I have big PySpark data frame that looks like this:
from pyspark.sql.functions import col, to_timestamp
data = [('2010-09-12 0', 'x1', 13),
('2010-09-12 0', 'x2', 12),
('2010-09-12 2', 'x3', 23),
('2010-09-12 4', 'x1', 22),
('2010-09-12 4', 'x2', 32),
('2010-09-12 4', 'x3', 7),
('2010-09-12 6', 'x3', 24),
('2010-09-12 16', 'x3', 34),]
columns = ['timestamp', 'category', 'value']
df =spark.createDataFrame(data=data, schema=columns)
df = df.withColumn('ts', to_timestamp(col('timestamp'), 'yyyy-MM-dd H')).drop(col('timestamp'))
df.show()
+--------+-----+-------------------+
|category|value| ts|
+--------+-----+-------------------+
| x1| 13|2010-09-12 00:00:00|
| x2| 12|2010-09-12 00:00:00|
| x3| 23|2010-09-12 02:00:00|
| x1| 22|2010-09-12 04:00:00|
| x2| 32|2010-09-12 04:00:00|
| x3| 7|2010-09-12 04:00:00|
| x3| 24|2010-09-12 06:00:00|
| x3| 34|2010-09-12 16:00:00|
+--------+-----+-------------------+
The timestamp in column ts is increasing at every exact 2-hour interval(for eg. 0, 2, ..., 22)
I want to extract the average, min, max, median of column value by the ts timestamp, and put these statistics into a pandas data frame as following:
import pandas as pd
import datetime
start_ts = datetime.datetime(year=2010, month=2, day=1, hour=0)

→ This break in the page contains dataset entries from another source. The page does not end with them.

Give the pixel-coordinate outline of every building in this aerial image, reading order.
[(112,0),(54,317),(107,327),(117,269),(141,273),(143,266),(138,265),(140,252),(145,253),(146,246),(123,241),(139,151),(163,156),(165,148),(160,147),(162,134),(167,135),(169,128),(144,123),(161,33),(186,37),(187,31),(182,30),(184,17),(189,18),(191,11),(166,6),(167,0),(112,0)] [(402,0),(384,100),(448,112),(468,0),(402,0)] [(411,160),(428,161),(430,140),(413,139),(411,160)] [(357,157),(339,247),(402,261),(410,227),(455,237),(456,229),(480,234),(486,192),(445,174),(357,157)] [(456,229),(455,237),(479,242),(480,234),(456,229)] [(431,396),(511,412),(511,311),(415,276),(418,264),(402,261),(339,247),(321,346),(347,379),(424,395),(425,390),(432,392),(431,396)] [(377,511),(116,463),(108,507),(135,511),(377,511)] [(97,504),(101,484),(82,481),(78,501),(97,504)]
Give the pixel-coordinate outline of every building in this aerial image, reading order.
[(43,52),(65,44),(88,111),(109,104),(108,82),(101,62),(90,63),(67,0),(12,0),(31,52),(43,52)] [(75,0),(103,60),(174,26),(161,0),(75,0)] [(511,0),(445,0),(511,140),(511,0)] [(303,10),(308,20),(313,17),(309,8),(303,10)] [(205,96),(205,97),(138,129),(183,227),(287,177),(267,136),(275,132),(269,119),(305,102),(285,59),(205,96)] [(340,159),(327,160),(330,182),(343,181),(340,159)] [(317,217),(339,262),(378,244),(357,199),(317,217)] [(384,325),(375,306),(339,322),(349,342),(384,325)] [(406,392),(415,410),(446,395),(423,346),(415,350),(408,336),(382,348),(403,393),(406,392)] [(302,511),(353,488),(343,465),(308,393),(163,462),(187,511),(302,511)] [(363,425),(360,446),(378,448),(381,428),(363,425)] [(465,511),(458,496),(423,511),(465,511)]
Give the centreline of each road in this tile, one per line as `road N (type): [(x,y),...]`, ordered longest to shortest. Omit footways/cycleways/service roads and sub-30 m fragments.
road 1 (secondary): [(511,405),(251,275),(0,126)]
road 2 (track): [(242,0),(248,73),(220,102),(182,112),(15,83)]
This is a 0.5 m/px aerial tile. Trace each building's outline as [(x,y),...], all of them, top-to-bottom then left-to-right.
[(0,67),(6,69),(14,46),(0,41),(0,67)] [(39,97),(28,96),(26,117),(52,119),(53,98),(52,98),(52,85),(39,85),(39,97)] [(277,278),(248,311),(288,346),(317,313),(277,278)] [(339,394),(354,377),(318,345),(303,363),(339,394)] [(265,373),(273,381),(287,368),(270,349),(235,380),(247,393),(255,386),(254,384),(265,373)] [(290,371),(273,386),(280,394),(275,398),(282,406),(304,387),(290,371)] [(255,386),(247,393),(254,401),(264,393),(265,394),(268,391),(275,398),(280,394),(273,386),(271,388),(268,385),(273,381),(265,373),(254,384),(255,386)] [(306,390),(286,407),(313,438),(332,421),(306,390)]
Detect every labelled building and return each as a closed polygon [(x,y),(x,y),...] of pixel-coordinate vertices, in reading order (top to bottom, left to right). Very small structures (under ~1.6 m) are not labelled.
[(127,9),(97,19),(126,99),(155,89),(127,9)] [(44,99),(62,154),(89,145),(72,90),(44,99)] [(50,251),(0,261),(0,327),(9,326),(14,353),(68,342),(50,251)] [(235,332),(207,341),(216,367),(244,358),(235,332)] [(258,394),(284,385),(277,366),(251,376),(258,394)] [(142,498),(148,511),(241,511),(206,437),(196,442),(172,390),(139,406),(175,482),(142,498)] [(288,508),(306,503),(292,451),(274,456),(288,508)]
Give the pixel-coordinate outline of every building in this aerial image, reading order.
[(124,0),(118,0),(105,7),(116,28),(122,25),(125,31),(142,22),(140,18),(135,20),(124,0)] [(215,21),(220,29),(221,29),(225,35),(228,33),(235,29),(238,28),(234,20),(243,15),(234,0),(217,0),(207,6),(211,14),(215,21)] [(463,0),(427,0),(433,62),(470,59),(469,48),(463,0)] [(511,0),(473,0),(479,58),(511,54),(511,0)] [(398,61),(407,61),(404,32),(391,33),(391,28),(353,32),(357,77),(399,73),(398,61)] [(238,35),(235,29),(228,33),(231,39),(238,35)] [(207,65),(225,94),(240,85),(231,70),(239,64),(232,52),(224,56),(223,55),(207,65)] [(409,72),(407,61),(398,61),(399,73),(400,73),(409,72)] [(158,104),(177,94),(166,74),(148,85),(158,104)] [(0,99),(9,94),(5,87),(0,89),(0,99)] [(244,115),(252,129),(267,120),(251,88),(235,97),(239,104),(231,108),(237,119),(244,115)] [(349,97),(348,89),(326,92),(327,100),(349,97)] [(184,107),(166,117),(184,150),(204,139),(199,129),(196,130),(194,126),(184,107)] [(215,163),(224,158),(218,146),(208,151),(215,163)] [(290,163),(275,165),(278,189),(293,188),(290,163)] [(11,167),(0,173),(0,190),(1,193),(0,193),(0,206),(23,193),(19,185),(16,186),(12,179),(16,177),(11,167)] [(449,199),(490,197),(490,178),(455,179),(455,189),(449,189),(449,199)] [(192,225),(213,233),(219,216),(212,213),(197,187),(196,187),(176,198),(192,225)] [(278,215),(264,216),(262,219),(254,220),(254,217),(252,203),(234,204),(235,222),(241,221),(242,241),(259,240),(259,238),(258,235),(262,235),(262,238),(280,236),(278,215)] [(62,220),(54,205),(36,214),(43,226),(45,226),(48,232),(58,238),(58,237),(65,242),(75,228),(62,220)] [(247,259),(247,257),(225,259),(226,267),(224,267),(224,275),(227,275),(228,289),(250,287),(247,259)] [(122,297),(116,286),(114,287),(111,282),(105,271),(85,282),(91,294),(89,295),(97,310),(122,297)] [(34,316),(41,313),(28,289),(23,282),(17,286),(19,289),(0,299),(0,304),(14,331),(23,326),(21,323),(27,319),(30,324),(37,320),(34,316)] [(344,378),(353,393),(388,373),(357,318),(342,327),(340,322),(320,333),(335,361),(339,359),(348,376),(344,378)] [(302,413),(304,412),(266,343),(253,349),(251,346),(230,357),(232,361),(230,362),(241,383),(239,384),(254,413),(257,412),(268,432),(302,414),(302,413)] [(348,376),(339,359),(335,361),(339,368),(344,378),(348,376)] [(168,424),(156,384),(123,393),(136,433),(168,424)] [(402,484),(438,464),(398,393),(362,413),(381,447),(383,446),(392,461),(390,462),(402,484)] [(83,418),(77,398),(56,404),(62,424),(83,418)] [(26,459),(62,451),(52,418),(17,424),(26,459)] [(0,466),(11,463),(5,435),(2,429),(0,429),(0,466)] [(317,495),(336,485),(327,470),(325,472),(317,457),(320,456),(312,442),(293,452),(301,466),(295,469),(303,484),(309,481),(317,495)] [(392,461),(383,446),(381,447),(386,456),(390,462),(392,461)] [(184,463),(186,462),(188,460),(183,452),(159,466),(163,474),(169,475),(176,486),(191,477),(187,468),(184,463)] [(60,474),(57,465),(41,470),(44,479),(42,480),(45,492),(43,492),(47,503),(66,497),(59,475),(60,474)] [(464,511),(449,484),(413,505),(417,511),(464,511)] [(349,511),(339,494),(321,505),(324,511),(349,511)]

end_ts = datetime.datetime(year=2022, month=6, day=1, hour=22)
ts average min max median
...
2010-09-12 00:00:00 12.5 12 13 12.5
2010-09-12 02:00:00 23 23 23 23
2010-09-12 04:00:00 20.3 7 32 22
2010-09-12 06:00:00 24 24 24 24
2010-09-12 16:00:00 34 34 34 34
...
What would be an economical way to do this, minimizing the number of iterations over the pyspark dataframe?